## Description of the task
Rewrite the data from the line containing "и женщинами, д" through the line containing "Waakil Rakyat dari Dapil Satu meli", swapping every "Хабаровского края" for "Приморского края" and leaving everything else as it is.

---------- Given data ----------

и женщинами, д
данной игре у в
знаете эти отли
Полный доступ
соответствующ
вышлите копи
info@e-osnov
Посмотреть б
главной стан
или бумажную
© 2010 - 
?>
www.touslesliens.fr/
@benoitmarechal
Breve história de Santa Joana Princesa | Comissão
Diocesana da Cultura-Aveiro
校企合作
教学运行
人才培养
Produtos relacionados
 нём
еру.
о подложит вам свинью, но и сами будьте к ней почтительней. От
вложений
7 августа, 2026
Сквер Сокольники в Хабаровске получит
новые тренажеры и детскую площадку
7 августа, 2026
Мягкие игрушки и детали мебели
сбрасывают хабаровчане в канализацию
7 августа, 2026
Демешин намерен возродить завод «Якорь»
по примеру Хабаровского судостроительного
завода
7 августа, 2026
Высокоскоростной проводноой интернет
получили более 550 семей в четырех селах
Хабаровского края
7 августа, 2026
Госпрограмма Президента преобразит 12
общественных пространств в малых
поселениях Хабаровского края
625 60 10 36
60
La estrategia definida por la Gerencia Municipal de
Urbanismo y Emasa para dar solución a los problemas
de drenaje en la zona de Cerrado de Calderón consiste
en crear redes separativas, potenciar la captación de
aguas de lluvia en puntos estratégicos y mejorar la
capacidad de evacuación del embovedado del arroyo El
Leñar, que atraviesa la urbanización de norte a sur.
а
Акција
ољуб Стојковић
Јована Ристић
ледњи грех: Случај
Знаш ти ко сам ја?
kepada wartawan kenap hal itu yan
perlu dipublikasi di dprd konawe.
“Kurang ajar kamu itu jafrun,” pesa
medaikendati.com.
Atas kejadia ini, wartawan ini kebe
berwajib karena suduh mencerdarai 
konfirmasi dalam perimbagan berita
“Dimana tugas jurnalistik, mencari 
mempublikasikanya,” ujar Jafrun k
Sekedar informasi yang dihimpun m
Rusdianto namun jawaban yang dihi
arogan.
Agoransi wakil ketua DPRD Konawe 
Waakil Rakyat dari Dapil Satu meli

----------
---------- Given data ----------

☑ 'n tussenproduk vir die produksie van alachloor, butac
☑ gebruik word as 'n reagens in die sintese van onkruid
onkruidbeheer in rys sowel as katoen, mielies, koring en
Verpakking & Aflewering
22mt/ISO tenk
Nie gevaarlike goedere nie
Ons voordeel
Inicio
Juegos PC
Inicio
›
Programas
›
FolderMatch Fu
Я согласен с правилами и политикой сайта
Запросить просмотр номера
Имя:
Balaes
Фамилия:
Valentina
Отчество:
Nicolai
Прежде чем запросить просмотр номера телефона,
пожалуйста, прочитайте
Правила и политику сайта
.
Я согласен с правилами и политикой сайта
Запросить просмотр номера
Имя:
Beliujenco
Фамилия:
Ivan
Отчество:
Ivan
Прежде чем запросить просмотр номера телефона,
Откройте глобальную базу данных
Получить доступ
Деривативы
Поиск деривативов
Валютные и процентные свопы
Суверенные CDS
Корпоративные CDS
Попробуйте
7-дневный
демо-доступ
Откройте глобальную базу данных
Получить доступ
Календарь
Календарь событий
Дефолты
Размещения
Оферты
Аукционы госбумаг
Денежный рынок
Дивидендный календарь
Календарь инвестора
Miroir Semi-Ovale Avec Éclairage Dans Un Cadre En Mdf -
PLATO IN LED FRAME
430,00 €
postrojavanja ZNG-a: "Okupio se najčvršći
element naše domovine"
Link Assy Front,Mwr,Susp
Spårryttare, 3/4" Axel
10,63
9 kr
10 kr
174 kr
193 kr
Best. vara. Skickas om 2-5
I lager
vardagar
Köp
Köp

----------

## Written response
и женщинами, д
данной игре у в
знаете эти отли
Полный доступ
соответствующ
вышлите копи
info@e-osnov
Посмотреть б
главной стан
или бумажную
© 2010 - 
?>
www.touslesliens.fr/
@benoitmarechal
Breve história de Santa Joana Princesa | Comissão
Diocesana da Cultura-Aveiro
校企合作
教学运行
人才培养
Produtos relacionados
 нём
еру.
о подложит вам свинью, но и сами будьте к ней почтительней. От
вложений
7 августа, 2026
Сквер Сокольники в Хабаровске получит
новые тренажеры и детскую площадку
7 августа, 2026
Мягкие игрушки и детали мебели
сбрасывают хабаровчане в канализацию
7 августа, 2026
Демешин намерен возродить завод «Якорь»
по примеру Хабаровского судостроительного
завода
7 августа, 2026
Высокоскоростной проводноой интернет
получили более 550 семей в четырех селах
Приморского края
7 августа, 2026
Госпрограмма Президента преобразит 12
общественных пространств в малых
поселениях Приморского края
625 60 10 36
60
La estrategia definida por la Gerencia Municipal de
Urbanismo y Emasa para dar solución a los problemas
de drenaje en la zona de Cerrado de Calderón consiste
en crear redes separativas, potenciar la captación de
aguas de lluvia en puntos estratégicos y mejorar la
capacidad de evacuación del embovedado del arroyo El
Leñar, que atraviesa la urbanización de norte a sur.
а
Акција
ољуб Стојковић
Јована Ристић
ледњи грех: Случај
Знаш ти ко сам ја?
kepada wartawan kenap hal itu yan
perlu dipublikasi di dprd konawe.
“Kurang ajar kamu itu jafrun,” pesa
medaikendati.com.
Atas kejadia ini, wartawan ini kebe
berwajib karena suduh mencerdarai 
konfirmasi dalam perimbagan berita
“Dimana tugas jurnalistik, mencari 
mempublikasikanya,” ujar Jafrun k
Sekedar informasi yang dihimpun m
Rusdianto namun jawaban yang dihi
arogan.
Agoransi wakil ketua DPRD Konawe 
Waakil Rakyat dari Dapil Satu meli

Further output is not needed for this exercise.